De manière générale, les questions devraient mesurer exactement ce qu’elles visent à mesurer. Elles devraient être aussi claires et simples que possible, en particulièrement lorsque les niveaux d’instruction et d’alphabétisation sont faibles. En conséquence, le choix des mots et la formulation sont cruciaux.
Pour se guider, il peut s’avérer utile de jeter un coup d’œil au travail d’analystes respectés dans le domaine, par exemple la participation au scrutin, et d’examiner le genre de questions qu’ils posent. Au niveau international, quelles sont les questions que posent d’autres personnes en vue de mesurer l’efficacité ou la participation probable au scrutin?
Poser des questions que d’autres ont posées permet également de comparer ses propres résultats avec ce qui a été trouvé ailleurs et à d’autres moments. C’est crucial. Un quelconque résultat provenant d’un sondage – p. ex. 34 % des Sud-Africains ne s’intéressent pas à la politique – peut, en soi, signifier quelque chose. Mais cette donnée nous en dirait davantage si nous savions qu’elle est beaucoup plus élevée, beaucoup plus basse ou si elle est semblable au résultat que l’on obtient dans d’autres pays.
Ceci dit, un contexte particulier peut exiger qu’une question soit formulée de manière tout à fait unique. La ligne est effectivement bien mince entre la préparation de questions qui sont significatives dans un contexte prévis, et la production de résultats dont la valeur comparable contribue à accroître notre compréhension du contexte local.

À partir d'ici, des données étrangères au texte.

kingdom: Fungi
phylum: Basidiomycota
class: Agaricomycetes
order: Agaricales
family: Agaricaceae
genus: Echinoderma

Au-delà de ces commentaires généraux, la personne qui prépare les questions devra faire attention à certains pièges qui pourraient se poser.
Les questions ouvertes
Ces questions permettent à la personne interrogée de répondre spontanément, avec ses propres mots. Par exemple, plutôt que de demander aux gens d’évaluer l’importance de plusieurs raisons qui peuvent les amener à voter, sur une échelle allant de « très important » à « pas du tout important », on pourrait leur demander : « quelles sont les raisons les plus importantes de voter? » Dans un tel cas, ils n’ont pas à présumer ce qui doit être prouvé.
Cependant, les questions ouvertes sont très coûteuses. La plupart des firmes de sondages ne permettent habituellement que de trois à quatre questions dans leurs soumissions. Une question typique, tel que « quels sont les problèmes les plus importants auxquels le pays fait face?», peut obtenir des dizaines de réponses différentes. Or, chacune de ces réponses doit être examinée et classée dans une catégorie ou « codifiée » dans une grande catégorie qui est considérée comme étant utile. Ce processus est long et augmente considérablement les coûts du travail.
La question dirigée est celle qui comprend un ensemble fermé de réponses à partir duquel les gens peuvent choisir. Elle présente aussi un éventail de problèmes possibles qui sont abordés de manière plus détaillée ci-dessous.
La formulation
La formulation renvoie à la façon dont les enjeux importants sont présentés ou aux mots utilisés pour une question de sondage. Quels aspects d’un enjeu, de manière générale, devrait-on chercher à connaître? En matière de politiques, quelles sont les options que l’on devrait soumettre aux répondants? Une question sur la localisation d’un parlement devrait-elle viser à examiner les questions de coûts et d’efficacité? Par exemple, l’Afrique du Sud devrait-elle avoir une capitale administrative à Pretoria et une capitale législative à Cape Town? Ou devraient-elles être regroupées dans une seule ville? Ou encore, la question posée devrait-elle porter sur l’idée de mettre fin au statu quo? Autre exemple : le parlement devrait-il demeurer à Cape Town, où il est présentement, ou devrait-il être déplacé à Pretoria ou ailleurs? Ces questions peuvent produire des résultats fort différents, avec des incidences politiques très distinctes.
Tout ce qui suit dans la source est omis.